The MCP server splits these into separate content blocks so the host model receives the narrative as the primary text and citations as a structured second block. Agents that want the raw payload still get it as a JSON block.

Endpoints currently emitting the envelope: analyze_deal, analyze_zoning, get_entitlement_roadmap, lookup_property, market_rates, find_opportunities, scan_portfolio. Others fall back to the legacy single-block JSON response.


Configuration

| Env var | Required? | Default | Description | |---------|-----------|---------|-------------| | DILIX_API_KEY | Yes | — | Get from dilix.ai/api-keys | | DILIX_API_BASE | No | https://api.dilix.ai | Override for self-hosted or staging |


Pricing

The MCP client is free and open-source (MIT). The hosted Dilix API is usage-based:

  • Free tier: 100 calls/month
  • Pro: $49/month — 5,000 calls
  • Agentic: $499/month — 50,000 calls + portfolio monitoring + webhooks
  • Enterprise: custom — email [email protected]
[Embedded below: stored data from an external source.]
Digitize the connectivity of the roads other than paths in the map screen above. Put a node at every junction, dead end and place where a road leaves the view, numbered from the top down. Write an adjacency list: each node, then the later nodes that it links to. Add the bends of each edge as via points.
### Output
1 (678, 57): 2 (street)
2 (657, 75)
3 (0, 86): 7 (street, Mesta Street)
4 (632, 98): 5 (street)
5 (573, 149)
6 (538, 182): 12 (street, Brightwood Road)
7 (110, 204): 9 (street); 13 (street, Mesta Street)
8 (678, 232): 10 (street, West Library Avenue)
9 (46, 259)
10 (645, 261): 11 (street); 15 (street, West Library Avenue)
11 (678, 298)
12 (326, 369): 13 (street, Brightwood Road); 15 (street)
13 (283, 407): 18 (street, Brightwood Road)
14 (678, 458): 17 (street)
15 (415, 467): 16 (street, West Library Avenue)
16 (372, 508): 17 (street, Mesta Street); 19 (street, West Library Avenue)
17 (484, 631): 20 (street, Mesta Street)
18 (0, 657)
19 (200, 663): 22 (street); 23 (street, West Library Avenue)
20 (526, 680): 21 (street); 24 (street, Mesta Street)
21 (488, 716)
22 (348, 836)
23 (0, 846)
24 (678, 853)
See dilix.ai/pricing for the live tiers.


Why open source?

Same playbook as Anthropic, Vercel, Supabase, Resend: open the developer surface, charge for the data + infrastructure behind it.

We open-sourced the MCP client because:

  • Devs deserve to read the code that runs in their agent
  • The MCP spec is open (Anthropic, late 2024) — closing the client would be hypocritical
  • The client is just the "USB cable." Our actual value is the data + scoring + intelligence behind the API

Project status

Maintained best-effort by a solo founder. See STATUS.md for expectations and how to help.
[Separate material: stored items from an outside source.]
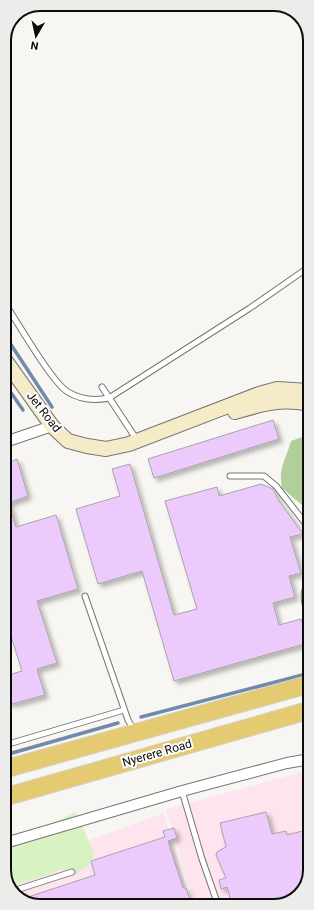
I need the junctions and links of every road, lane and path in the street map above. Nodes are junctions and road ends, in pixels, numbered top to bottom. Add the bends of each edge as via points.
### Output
1 (303, 271) edge
2 (11, 312) edge
3 (11, 370) edge
4 (102, 387) dead end
5 (303, 391) edge
6 (109, 398) junction
7 (303, 403) edge
8 (187, 422) junction
9 (52, 426) junction
10 (11, 440) edge
11 (138, 440) junction
12 (230, 476) dead end
13 (303, 519) edge
14 (85, 596) dead end
15 (303, 686) edge
16 (124, 710) junction
17 (303, 712) edge
18 (136, 733) junction
19 (11, 743) edge
20 (303, 760) edge
21 (11, 768) edge
22 (182, 791) junction
23 (11, 795) edge
24 (11, 841) edge
25 (72, 872) dead end
26 (19, 889) edge
27 (216, 899) edge

1 - 6 lane
2 - 6 lane via 60,386 67,392 85,399
3 - 9 main road, Jet Road
4 - 6 lane
5 - 8 main road, Jet Road via 277,389
6 - 11 lane
7 - 8 main road, Jet Road via 272,401 218,417
8 - 11 main road, Jet Road
9 - 10 street
9 - 11 main road, Jet Road via 68,441 87,446 106,449
12 - 13 lane via 264,476 276,486
14 - 16 lane
15 - 18 highway, Nyerere Road
16 - 18 lane
16 - 19 lane
17 - 23 highway, Nyerere Road
18 - 21 highway, Nyerere Road
20 - 22 street
22 - 24 street
22 - 27 lane
25 - 26 lane

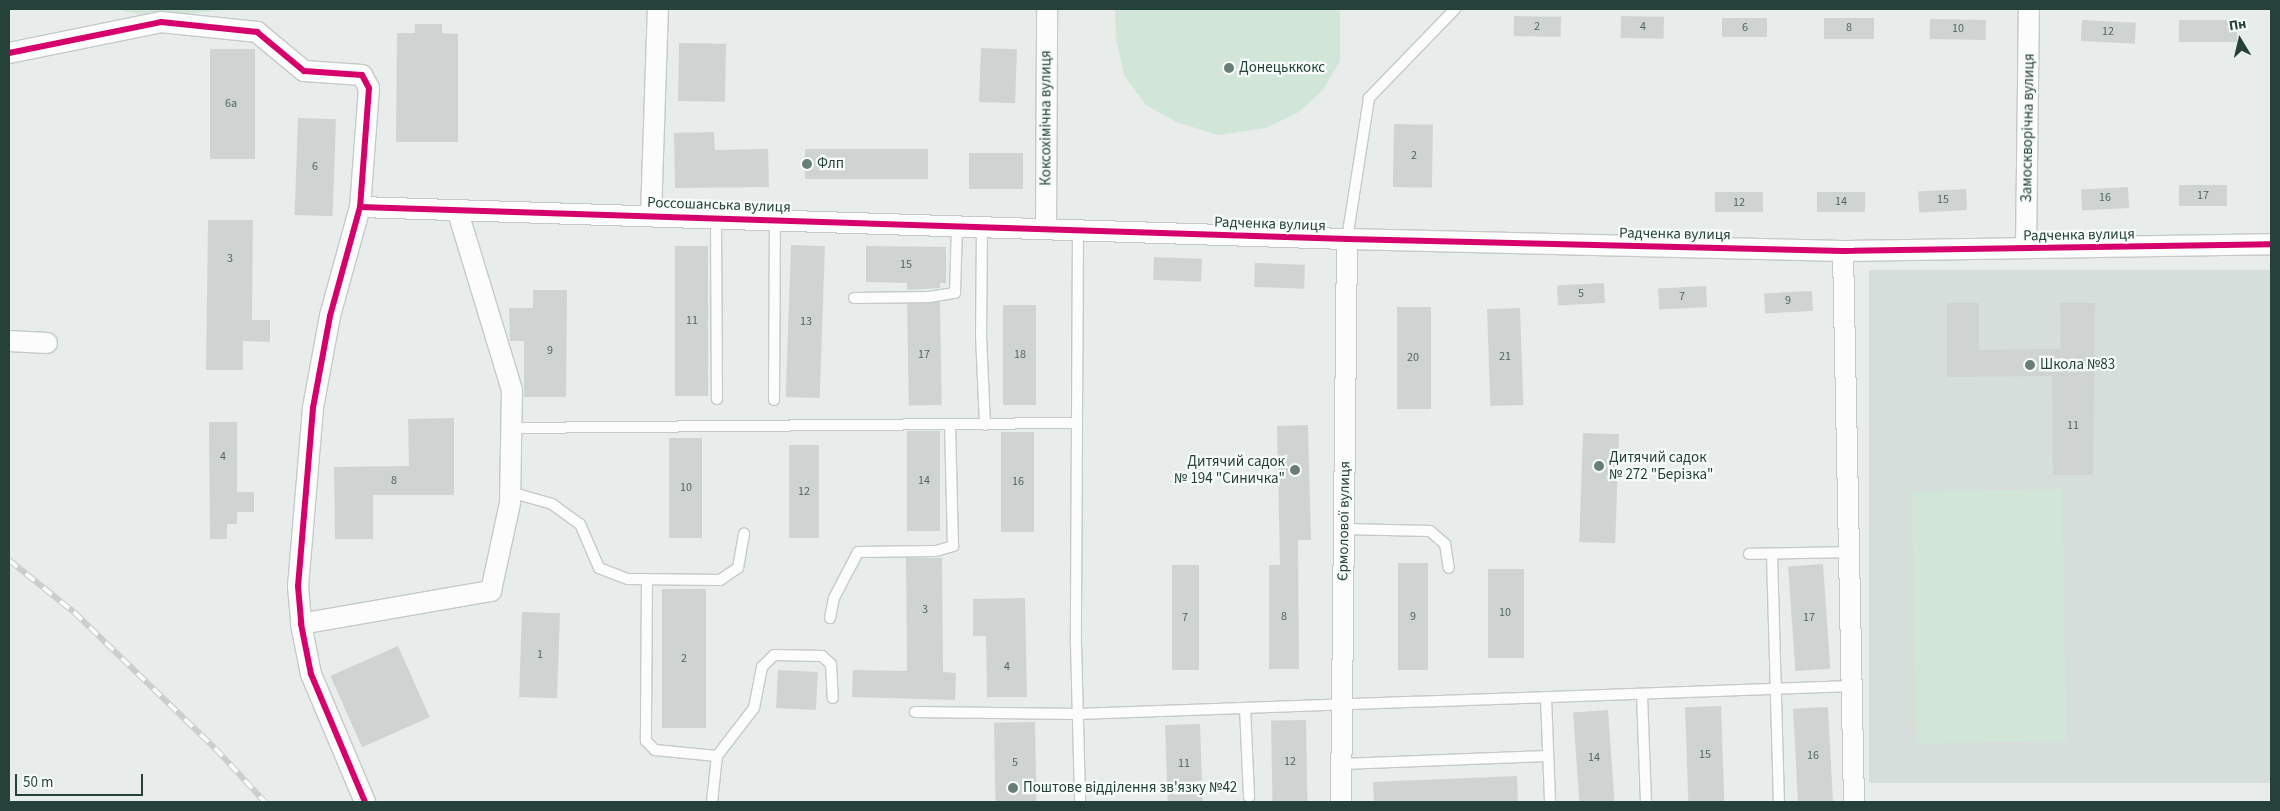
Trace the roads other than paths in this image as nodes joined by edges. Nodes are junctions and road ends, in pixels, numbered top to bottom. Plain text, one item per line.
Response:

For commercial support, custom integrations, or enterprise SLAs: [email protected]


Security

Found a vulnerability? See SECURITY.md — please email [email protected] (subject: [SECURITY]) rather than opening a public issue.


Contributing

PRs welcome. Small and focused win. Large refactors usually don't.

git clone https://github.com/dilix-ai/mcp.git
cd mcp
npm install
npm run build
npm run dev

License

MIT. See LICENSE.

"Dilix" is a trademark of Ownership Theory LLC. The MIT license grants rights to the source code, not to the brand.